Il Governo di Nicolas Sarkozy sceglie la linea della non tolleranza e del’intransigenze contro tutti i sistemi prodotti ed utilizzati con la finalità di sorpassare i controlli dell’Autovelox; secondo le nuove norme, che diverranno operative alla fine dell’estate, chi verrà trovato al volante con un apparecchio per la rivelazione di Autovelox rischia che gli vengano tolti sei punti della patente di guida ed una contravvenzione che può essere anche di mille e cinquecento euro. Saranno ulteriormente inasprite le pene verso coloro che producono o rivendono questi apparecchi da montare sul cruscotto dell’auto: sono previsti fino a trenta mila euro di contravvenzione e due anni di carcere.
Nel settore di produzione di questi macchinari sono occupate oltre due mila persone ed i fabbricanti sono decisi ad insorgere, innanzitutto con la creazione della associazione che riunirà tutti i produttori di questi strumenti, che vuole collocarsi nella categoria di “coloro che producono e usano mezzi tecnologici per aiutare la guida” ; l’associazione vuole sensibilizzare i guidatori di macchine e moto e convincerli a mobilitarsi a loro favore.

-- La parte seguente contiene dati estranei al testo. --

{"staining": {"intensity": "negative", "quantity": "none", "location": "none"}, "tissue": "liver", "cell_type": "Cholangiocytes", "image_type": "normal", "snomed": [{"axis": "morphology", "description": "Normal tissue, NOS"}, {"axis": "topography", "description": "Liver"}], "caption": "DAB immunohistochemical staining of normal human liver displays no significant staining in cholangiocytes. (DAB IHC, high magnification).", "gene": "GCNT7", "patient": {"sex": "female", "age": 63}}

Le aziende produttrici accusano il governo francese di essere miopi ed ingiusti ed invitano i quattro milioni e settecento mila  francesi che usano i rilevatori ad esprimere il proprio dissenso verso questa scelta del Governo; altri produttori sottolineano poi come si tratti di un mercato ancora agli inizi e che rappresentava un enorme esperimento che stava per sbarcare anche negli Usa ed in Brasile, garantendo anche la creazione di nuovi posti di lavoro importanti per il Paese in questo momento di importante difficoltà economica.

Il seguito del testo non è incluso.